Wire Encryption Concepts

To complete the picture I just want to mention that it is very important, to not only secure the access of services, but also encrypt data transferred between services.

Keystores and Truststores

To enable a secure connection (SSL) between a server and a client, first an encryption key needs to be created. The server uses it to encrypt any communication. The key is securely stored in a keystore for Java services JKS could be used. In order for a client to trust the server, one could export the key from the keystore and import it into a truststore, which is basically a keystore, containing keys of trusted services. In order to enable two-way SSL the same thing needs to be done on the client side. After creating a key in a keystore the client can access, put it into a trust store of the server. Commands to perform these actions are:

  • Generate key in "/path/to/keystore.jks" setting its alias to "myKeyAlias" and its password to "myKeyPassword". If the keystore file "/path/to/keystore.jks" does not exist, this will command will also create it.
keytool -genkey -keyalg RSA -alias myKeyAlias -keystore /path/to/keystore.jks -storepass myKeyPassword -validity 360 -keysize 2048
  • Export key stored in “/path/to/keystore.jks” with alias “myKeyAlias” into a file “myKeyFile.cer”
keytool -export -keystore /path/to/keystore.jks -alias myKeyAlias -file myKeyFile.cer
  • Import key from a file “myKeyFile.cer” with alias “myKeyAlias” into a keystore (that may act as truststore) named “/path/to/truststore.jks” using the password “trustStorePassword”
keytool -import -file myKeyFile.cer -alias myKeyAlias -keystore /path/to/truststore.jks -storepass trustStorePassword

Security Flow

Authentication

Only a properly authenticated user (which can also be a service using another service) can communicate successfully with a kerberized Hadoop service. Missing the required authentication, in this case by proving the identity of both user and the service, any communication will fail. In a kerberized environment user authentication is provided via a ticket granting ticket (TGT).

Note: Not using KERBEROS, but SIMPLE authentication, which is set up by default, provides any user with the possibility to act as any other type of user, including the superuser. Therefore strong authentication using Kerberos is highly encouraged.

Technical Authentication Flow:

  1. User requests TGT from AS. This is done automatically upon login or using the kinit command.
  2. User receives TGT from AS.
  3. User sends request to a kerberized service.
  4. User gets service ticket from Ticket Granting Server. This is done automatically in the background when user sends a request to the service.
  5. User sends service a request to the service using the service ticket.

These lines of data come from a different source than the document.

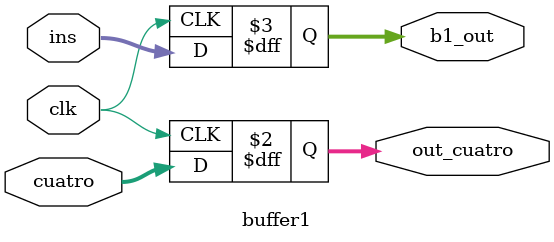
<source format=v>
module buffer1
(
	input clk,
	input [31:0] ins,
	input [31:0] cuatro,
	output reg [31:0] out_cuatro,
	output reg [31:0] b1_out
);

always @(posedge clk)
begin
	b1_out <= ins;
	out_cuatro <= cuatro;
end

endmodule

</source>
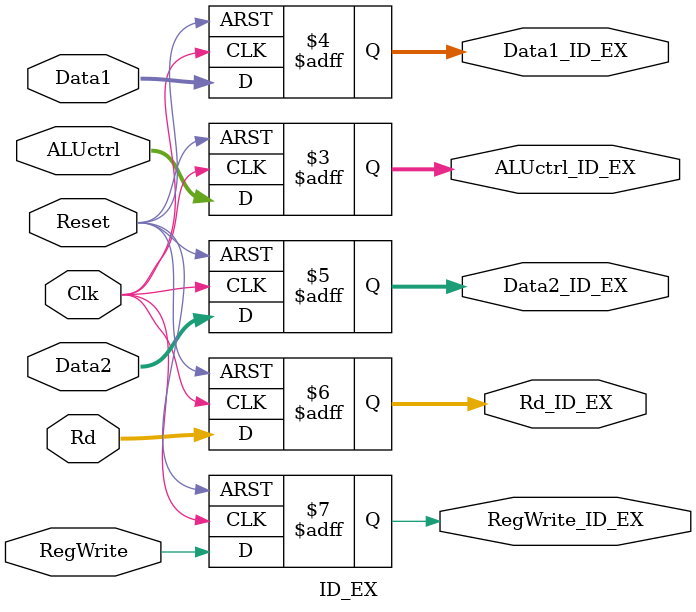
<source format=v>
`timescale 1ns / 1ps


module ID_EX(
input Clk,Reset,
input [3:0] ALUctrl,
input [31:0] Data1,Data2,
input [4:0] Rd,
input RegWrite,
output reg [3:0] ALUctrl_ID_EX,
output reg [31:0] Data1_ID_EX,Data2_ID_EX,
output reg [4:0] Rd_ID_EX,
output reg RegWrite_ID_EX
);

always @ (posedge Clk, negedge Reset)
begin  
    if( Reset == 0 ) begin
        ALUctrl_ID_EX = 4'b0;
        Data1_ID_EX = 32'b0;
        Data2_ID_EX = 32'b0;
        Rd_ID_EX = 5'b0;
        RegWrite_ID_EX = 1'b0;
        end
    else begin
        ALUctrl_ID_EX = ALUctrl;
        Data1_ID_EX = Data1;
        Data2_ID_EX = Data2;
        Rd_ID_EX = Rd;
        RegWrite_ID_EX = RegWrite;
        end
end
endmodule


</source>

Authentication Flow from a User Perspective:

Most of the above processes are hidden from the user. The only thing, the user needs to do before issuing a request from the service is to login on a machine and thereby receive a TGT or receive it programmatically or obtain it manually using the kinit command.

Impersonation

This is the second step after a user is successfully authenticated at a service. The user must be authenticated, but can then choose to perform the request to the service as another user. If everyone could do this by default, this would raise another security concern and the authentication process would be futile. Therefore this behaviour is forbidden by default for everyone and must be granted for individual users. It is used by proxy services like Apache AmbariApache Zeppelin or Apache Knox. Ambari, Zeppelin and Knox authenticate as “ambari”, “zeppelin”, “knox” users, respectively, at the service using their TGTs, but can choose to act on behalf of the person, who is logged in in the browser in Ambari, Zeppelin or Knox. This is why it is very important to secure these services.

To allow, for example, Ambari to perform operations as another user, set the following configs in the core-site.xml, hadoop.proxyuser.ambari.groups and hadoop.proxyuser.ambari.hosts, to a list of groups or hosts that are allowed to be impersonated or set a wildcard *.

Authorization

Authorization defines the permissions of individual users. After it is clear which user will be performing the request, i.e., the actually authenticated or the impersonated one, the service checks against the local Apache Ranger policies, if the request is allowed for this certain user. This is the last instance in the process. A user passing this step is eventually allowed to perform the requested action.

Audit

Every time the authorization instance is called, i.e., policies are checked if the action of a user is authorized or not, an audit event is being logged, containing, time, user, service, action, data set and success of the event. An event is not logged in Ranger in case a user without authentication tries to access data or if a user tries to impersonate another user, without having appropriate permissions to do so.

Example Security Flow Using Apache Knox

Looking at the figure above you can follow what’s going on in the background, when a user Eric wants to push a file into the HDFS service on path “/user/eric/” from outside the Hadoop cluster firewall.

  1. User Eric sends the HDFS request including the file and the command to put that file into the desired directory, while authenticating successfully via LDAP provider at the Apache Knox gateway using his username/password combination. Eric does not need to obtain a Kerberos ticket. In fact, since he is outside the cluster, he probably does not have access to the KDC through the firewall to obtain one anyway.
  2. Knox Ranger plugin checks, if Eric is allowed to use Knox. If he’s not, the process ends here. This event is logged in Ranger audits.
  3. Knox has a valid TGT (and refreshes it before it becomes invalid), obtains a service ticket with it and authenticates at the HDFS namenode as user “knox”.
  4. Knox asks the service to perform the action as Eric, which is configured to be allowed.
  5. Ranger HDFS plugin checks, if Eric has the permission to “WRITE” to “/user/eric”. If he’s not, the process ends here. This event is logged in Ranger audits.
  6. File is pushed to HDFS.

I hope this article helps to get a better understanding of the security concepts within the Hadoop Ecosystem.